In a bizarre twist that cannot possibly construed as self-promotion, online newsletter Manhattan User's Guide interviews its publisher, Charlie Suisman. Suisman worked at Zagat's in 2000 and has some choice opinions about the "indispensible" restaurant guide:
SUISMAN: A number of smart, talented people spend virtually all day, every day stringing together those supposedly pithy quotes, and as they pass before you, you have to spray on some alliteration or insert a pun. It's what passes at Zagat for wit.
Uh oh, them be fighting words! Read on for more pearls of angry wisdom from the little website that dares to confront the Zagat's empire of crappy picks and pans.
MUG: But aren't those quotes helpful?
SUISMAN: Not by my lights. They're far too equivocating, with way too many yes/but constructions. Here's how it works. Editors, most of whom have never been to the restaurant in question, cherry-pick the most lively comments and string them into a single sentence (though semi-colons get around that limitation). An editor must reflect the numbers that a restaurant has received: if a restaurant scores 27s, you're not going to see anything in the way of negative comments (even if there are a sizeable number), except perhaps for price, whereas a restaurant that has 18 points, must contain some negative quotes. Nearly everything in between ends up with that yes/but construction, so restaurant X is fine, but it's too crowded, or too noisy, or too expensive, or too funky, or the waiters are wannabe actors, or it's hard to get a table.

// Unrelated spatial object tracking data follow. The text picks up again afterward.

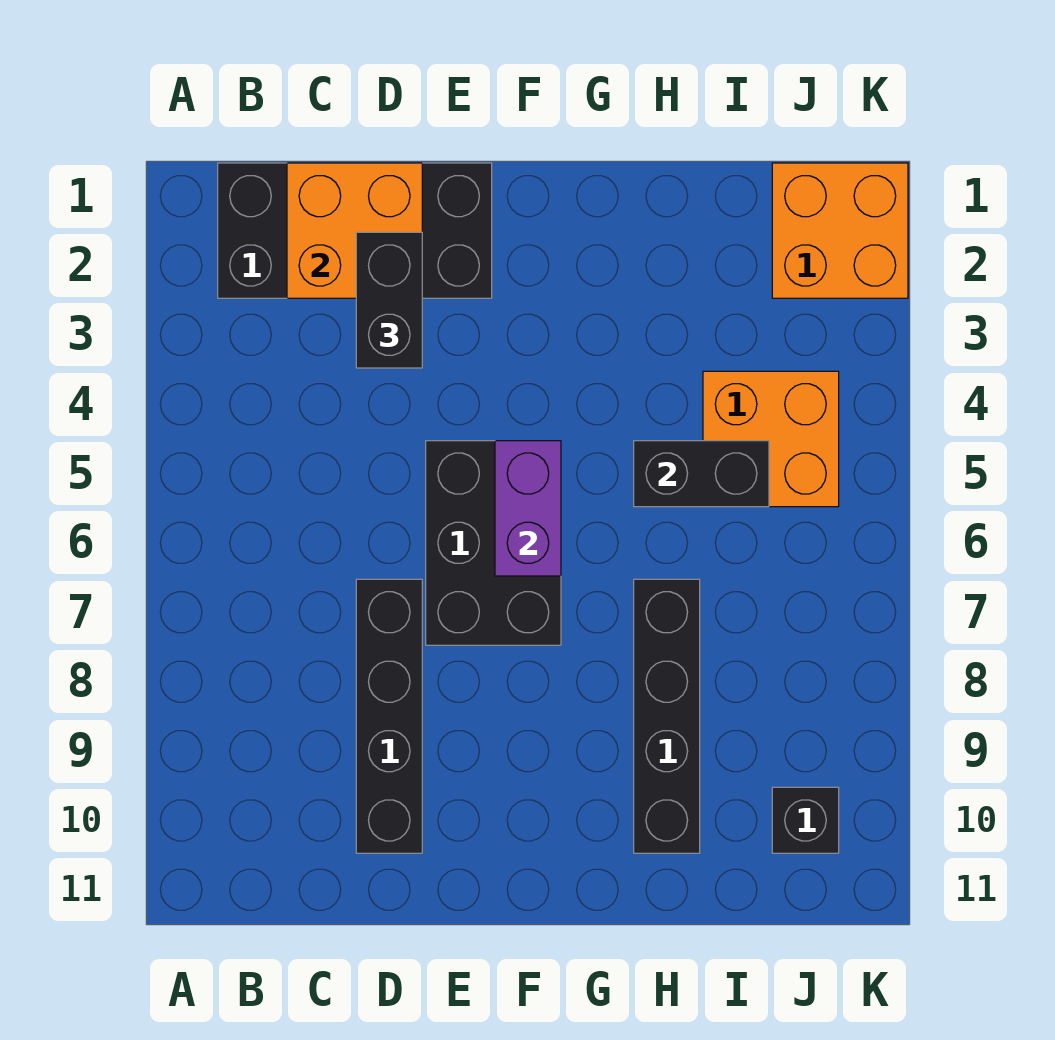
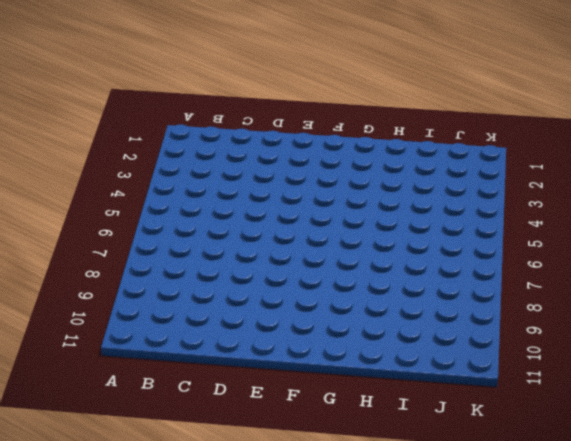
none -> black 2x4 brick [218,163,492,298]
none -> black 1x4 brick [356,579,422,853]

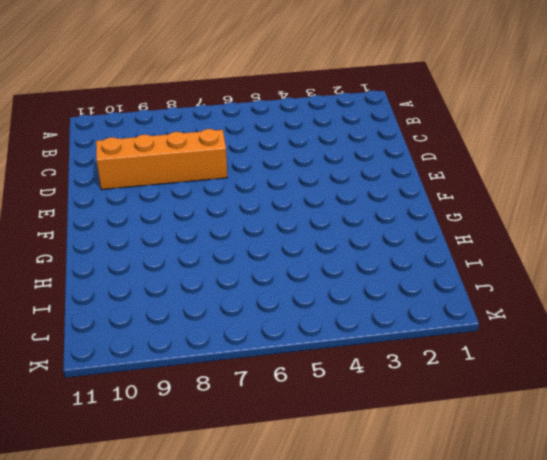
orange 1x4 brick [96,129,227,189] -> black 1x4 brick [356,579,422,853]
none -> black 2x4 brick [218,163,492,298]
none -> black 2x3 brick [426,441,561,645]

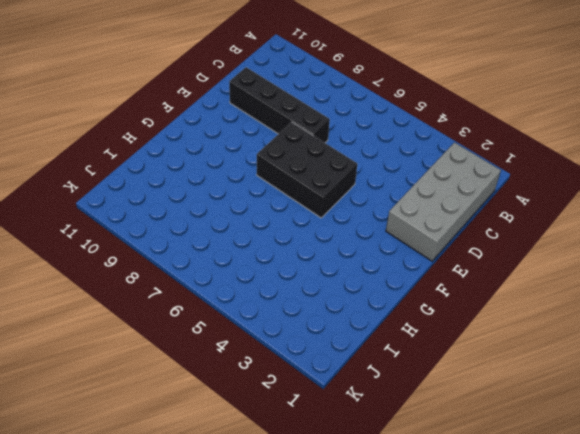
grey 2x4 brick [386,143,501,261] -> black 2x4 brick [218,163,492,298]
none -> black 1x4 brick [634,579,700,853]
none -> orange 2x2 brick [703,371,839,507]

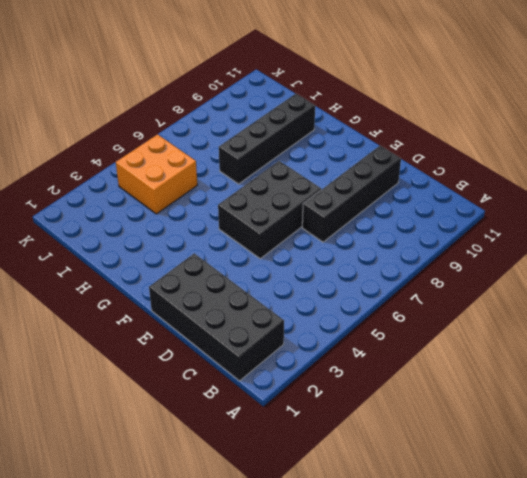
none -> orange 2x2 brick [772,163,908,298]
none -> black 1x1 brick [772,787,839,853]

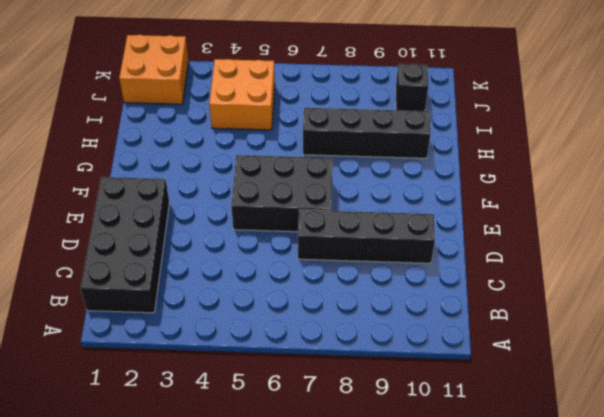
none -> orange 2x2 brick [287,163,422,298]
none -> purple 1x2 brick [495,441,561,576]

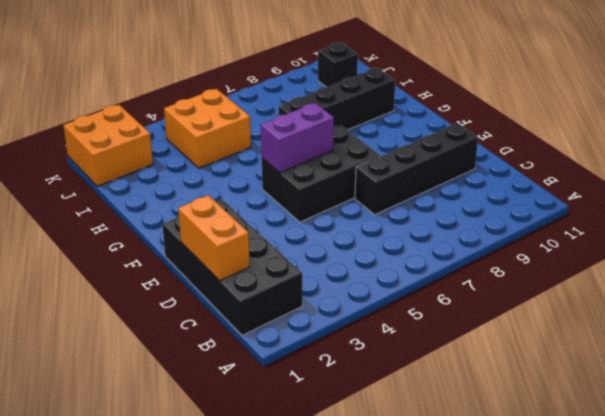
orange 1x2 brick [178,195,250,281] -> orange 2x2 brick [287,163,422,298]
none -> black 1x2 brick [634,441,769,507]
none -> black 1x2 brick [356,232,422,368]

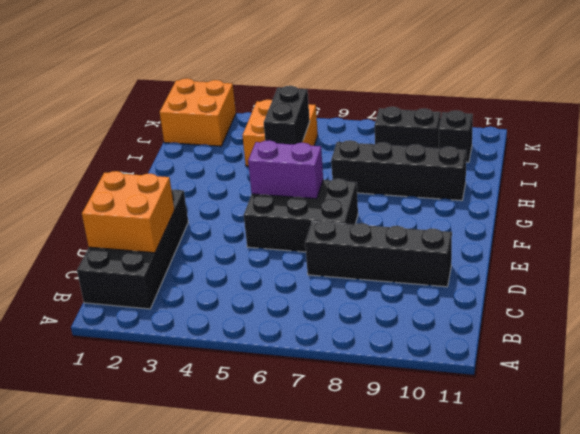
black 1x2 brick [375,107,441,148] -> black 1x2 brick moved to [356,232,422,368]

They're so confined and consumed by those ridiculous strictures on how to 'sound like Zagat' that it has become logy, outmoded, and tiresome look how often you find the words 'wags', 'digs', 'vittles', 'cholesterol', 'grub', 'secret', 'like a trip to Paris'. I think the web now provides more informed and illuminating opinions (Ed.: see below). And I've grown increasingly disenchanted with the Zagat concept over the years. I'm all for majority rule, but not in matters of taste. I'd rather find a critic I find sympathetic and use them as a touchstone over a statistical winner. Not infrequently, the comments are culled from a very small number of respondents. And I know from experience that most of the comments from Zagat surveyors aren't much beyond the "great place, delicious food" ilk.
MUG: Are you saying all the respondents have questionable taste?
SUISMAN: Of course not. The point is, there is no way to know if the people who vote have been to the restaurant recently, or at all, or what their frame of reference is. About his surveyors, Zagat said in a Business Week article from December, 2002, "We've been able to select a network of people who are very passionate about certain things, like food...They could be food and wine society members, or people who eat out as a way of life, like executives." That's just a load of hornswoggling humbug. Zagat doesn't select surveyors anyone can play. And while it's true that they could be wine society members or executives, it's equally true that they could not be. And since when do executives have the edge on judging food? And, that's an awfully elitist notion for a supposedly democratic guide.